O custo social para a industria farmacêutica pesaria, pois ficaria com uma imagem ruim perante a sociedade. O primeiro passo é o governo manifestar interesse em ter medicamentos mais novos e mais modernos incorporados ao SUS.
Quando falamos em “falta de dinheiro do SUS” para as medicações, estamos falando que essas medicações são muitas caras?
Uma ampola de trastuzumabe custa cerca de R$ 3 mil, mas seu uso não é só para um paciente. Uma ampola pode atender até três pacientes. Não sou a favor da ideia de que o SUS pode dar tudo pra todo mundo, não pode. 18% do PIB dos EUA são investidos em saúde. No Brasil, apenas 8% ou 9%. E nos EUA os pacientes ainda reclamam que falta muita coisa.
Se o SUS dissesse ‘a gente não compra porque é muito caro’, fizesse uma análise e explicasse que é impossível o gasto, então todo mundo se juntaria para baixar o preço, alguém poderia doar uma parte do dinheiro.
A sociedade médica, os pacientes, fariam pressão no Ministério do Planejamento. Todo mundo entenderia, as pessoas entendem de economia. Agora, é preciso apontar pontos reais da situação e não se esconder atrás de análises técnicas que dizem que os medicamentos não funcionam. O Ministério da Saúde estabeleceria regras transparentes de quais são os pontos que precisam ser pressionados.
O que a classe médica pode fazer junto ao Ministério da Saúde para agilizar o uso desses medicamentos?
Como sociedade médica vamos protocolar a nossa análise, os argumentos técnicos e entregar este mês ainda à Conitec, que é o órgão responsável pela incorporação de novas tecnologias no Ministério da Saúde.
Vamos tentar uma audiência e eles devem nos receber para conversar. Se o sistema público deixar, claro que o problema é o valor dos medicamentos, conversamos também com a indústria farmacêutica para mostrar que o preço não é bom para o Ministério da Saúde e tentamos baixar os valores. Queremos, como sociedade médica, ser mais parceiros do Ministério da Saúde para facilitar o acesso da sociedade ao tratamento certo de saúde, oferecer o ideal para todo mundo.
Antes do estudo, esse não era um assunto muito comentado. Acredita que tenha algum motivo específico?
Quem utiliza o SUS, geralmente, são as pessoas mais pobres, que não têm muito acesso à mídia, à informação. Quem tem acesso é quem lê jornal, quem paga convênio.

● ● ●

> _TAREFAS_
1) Resuma o texto-base em duas frases.
2) Informe se cada afirmação está de acordo com o texto-base. Responda sim ou não e cite as palavras do texto que decidem a resposta. (a) Uma ampola de trastuzumabe pode atender até três pacientes. (b) O Brasil investe em saúde uma parcela do PIB maior que a dos EUA. (c) A Conitec é o órgão responsável pela incorporação de novas tecnologias no Ministério da Saúde.

● ● ●

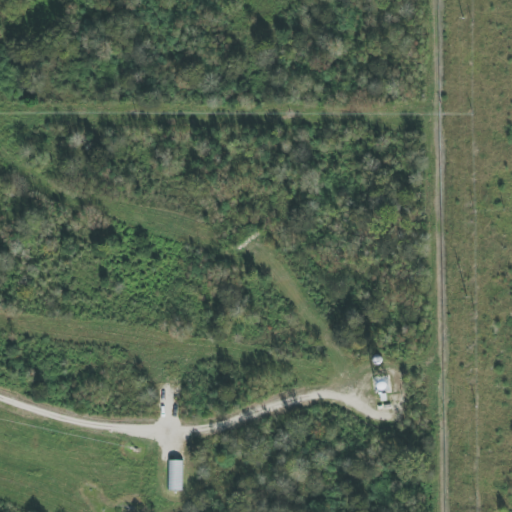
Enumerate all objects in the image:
road: (188, 430)
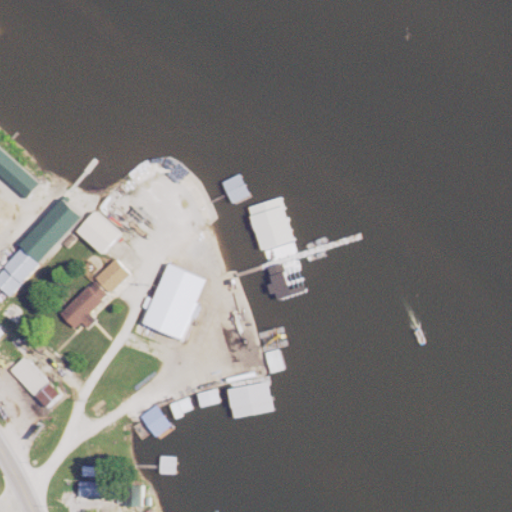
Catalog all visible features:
building: (14, 193)
building: (15, 194)
building: (63, 228)
building: (103, 231)
building: (22, 270)
building: (23, 271)
building: (118, 274)
building: (100, 296)
building: (260, 296)
building: (181, 300)
building: (3, 332)
building: (2, 336)
building: (43, 383)
road: (19, 479)
building: (103, 489)
building: (138, 496)
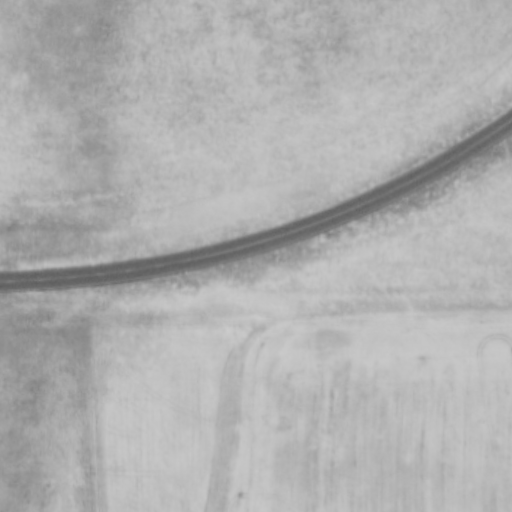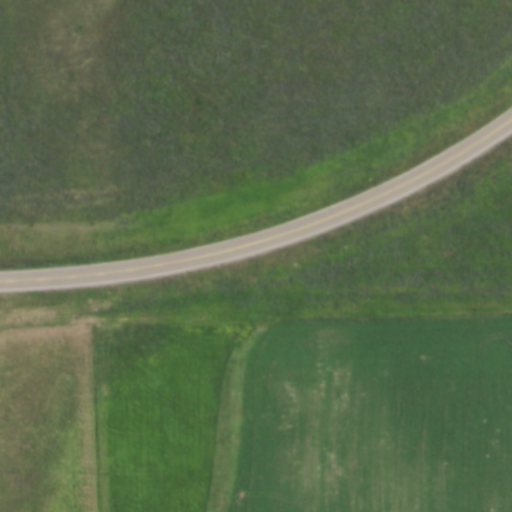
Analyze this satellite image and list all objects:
road: (268, 245)
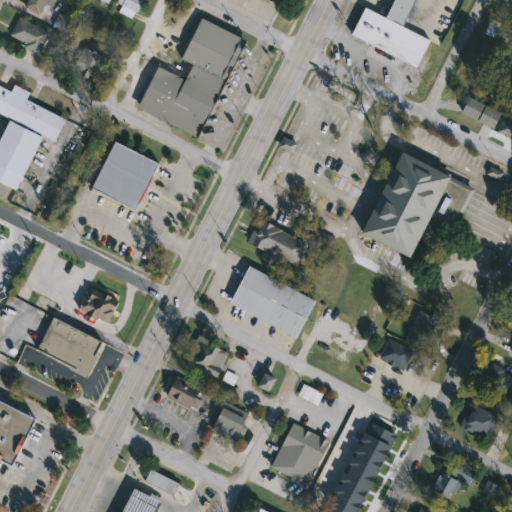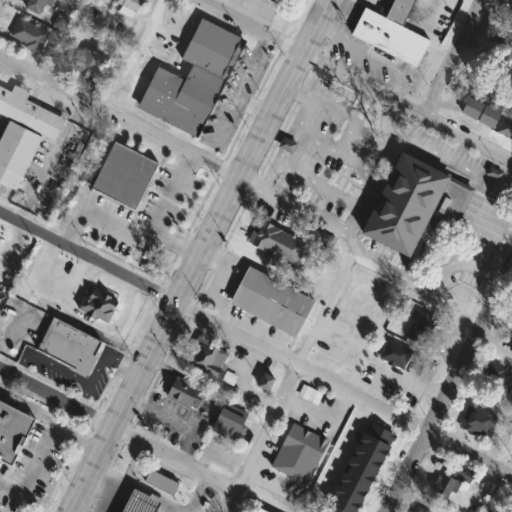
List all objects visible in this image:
building: (276, 0)
building: (104, 1)
building: (104, 1)
road: (508, 1)
building: (277, 2)
building: (41, 5)
building: (42, 5)
building: (129, 5)
building: (129, 6)
building: (399, 11)
building: (391, 32)
building: (28, 36)
building: (29, 36)
building: (390, 38)
road: (365, 53)
road: (137, 55)
road: (451, 56)
building: (89, 62)
building: (90, 62)
road: (251, 66)
road: (352, 78)
building: (193, 80)
building: (192, 81)
road: (297, 89)
building: (510, 101)
building: (510, 101)
road: (363, 102)
road: (332, 106)
building: (29, 111)
road: (228, 111)
road: (118, 115)
building: (22, 133)
building: (15, 151)
parking lot: (327, 151)
road: (435, 152)
road: (50, 158)
building: (124, 176)
building: (125, 177)
building: (413, 202)
road: (350, 203)
building: (413, 205)
road: (162, 212)
road: (354, 219)
road: (104, 220)
road: (11, 243)
building: (275, 245)
building: (276, 245)
road: (197, 255)
road: (364, 255)
road: (149, 287)
building: (272, 302)
building: (272, 303)
building: (49, 305)
building: (49, 306)
building: (98, 306)
building: (101, 311)
building: (420, 327)
building: (421, 328)
building: (69, 347)
building: (69, 348)
building: (511, 353)
building: (511, 353)
building: (395, 355)
building: (395, 355)
building: (206, 358)
building: (207, 358)
building: (265, 383)
building: (266, 383)
road: (450, 389)
building: (182, 393)
building: (184, 394)
road: (405, 421)
building: (480, 422)
building: (481, 422)
building: (230, 424)
building: (229, 425)
road: (118, 429)
building: (12, 432)
building: (12, 432)
road: (52, 435)
road: (263, 438)
building: (299, 446)
building: (299, 452)
building: (166, 479)
building: (168, 481)
building: (452, 481)
building: (452, 482)
building: (161, 483)
road: (104, 491)
road: (196, 494)
building: (137, 503)
building: (138, 503)
road: (135, 506)
building: (262, 510)
building: (421, 510)
building: (257, 511)
building: (421, 511)
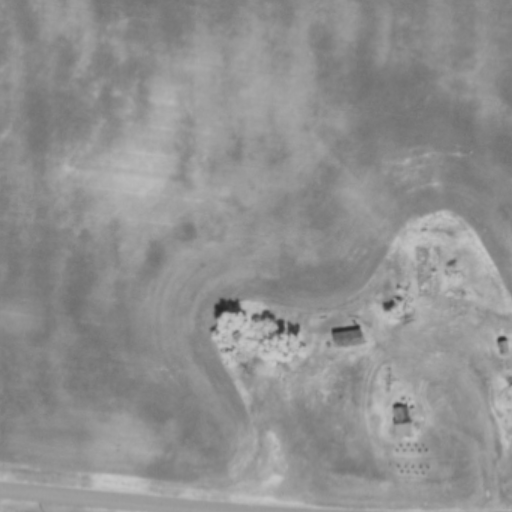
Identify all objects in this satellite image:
building: (347, 340)
road: (479, 382)
building: (402, 423)
road: (143, 499)
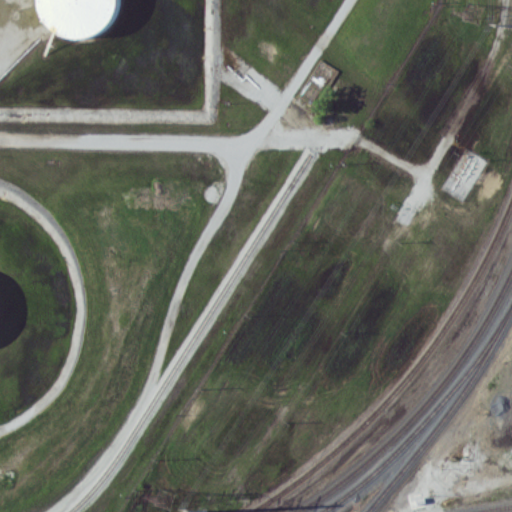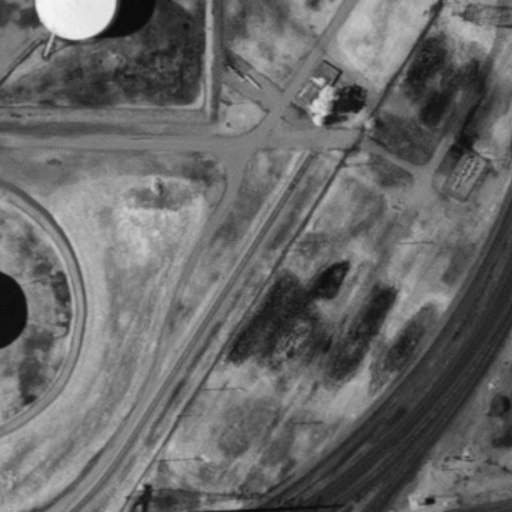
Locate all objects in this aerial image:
power tower: (473, 10)
building: (78, 16)
power tower: (512, 23)
road: (207, 143)
road: (83, 311)
railway: (192, 336)
road: (161, 337)
railway: (404, 377)
railway: (421, 407)
railway: (444, 413)
railway: (425, 417)
power tower: (162, 496)
railway: (497, 509)
power tower: (204, 510)
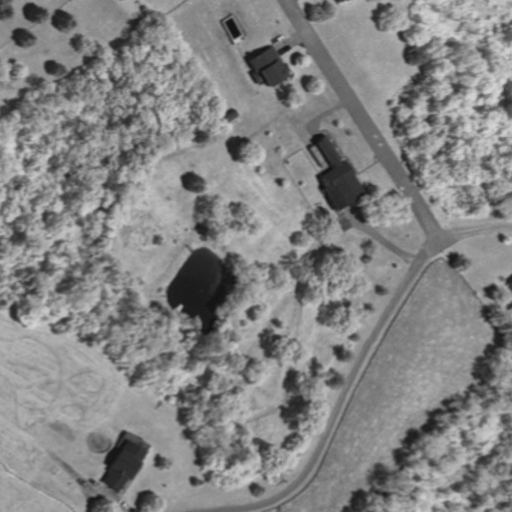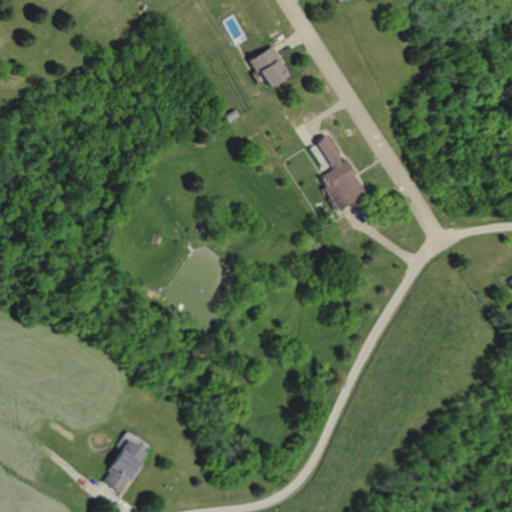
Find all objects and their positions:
building: (335, 0)
building: (264, 68)
building: (330, 175)
road: (472, 230)
road: (410, 272)
building: (505, 283)
building: (116, 465)
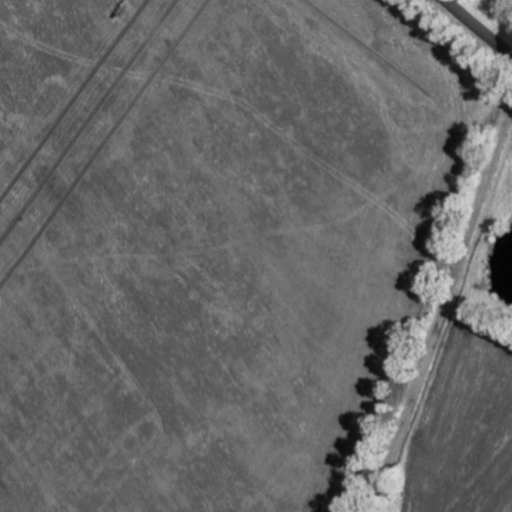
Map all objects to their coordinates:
road: (476, 30)
road: (446, 300)
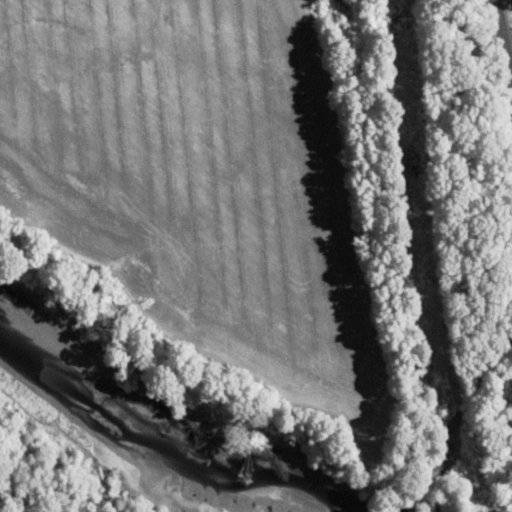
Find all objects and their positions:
road: (503, 41)
river: (152, 423)
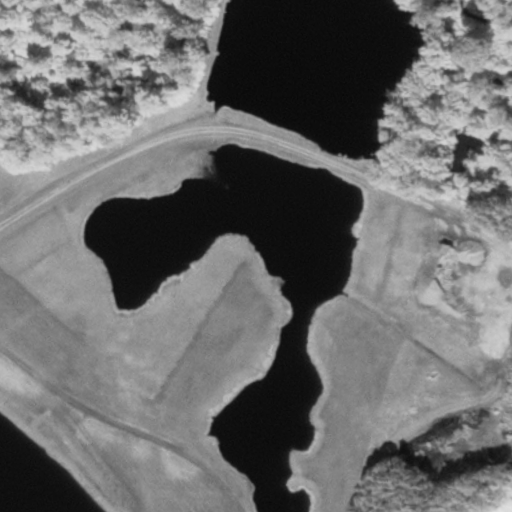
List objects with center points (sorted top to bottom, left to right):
road: (255, 136)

● ● ●

> _RESPOSTAS POR TAREFA_
1) O SUS não pode dar tudo a todos, mas, se explicasse com transparência que um medicamento é caro demais, todos se juntariam para baixar o preço, e a sociedade médica e os pacientes pressionariam o Ministério do Planejamento. Como sociedade médica, os entrevistados vão protocolar sua análise na Conitec, tentar uma audiência e conversar com a indústria farmacêutica para tentar baixar os valores dos medicamentos.

2)
(a) Sim: "Uma ampola pode atender até três pacientes."
(b) Não: "18% do PIB dos EUA são investidos em saúde. No Brasil, apenas 8% ou 9%."
(c) Sim: "Conitec, que é o órgão responsável pela incorporação de novas tecnologias no Ministério da Saúde"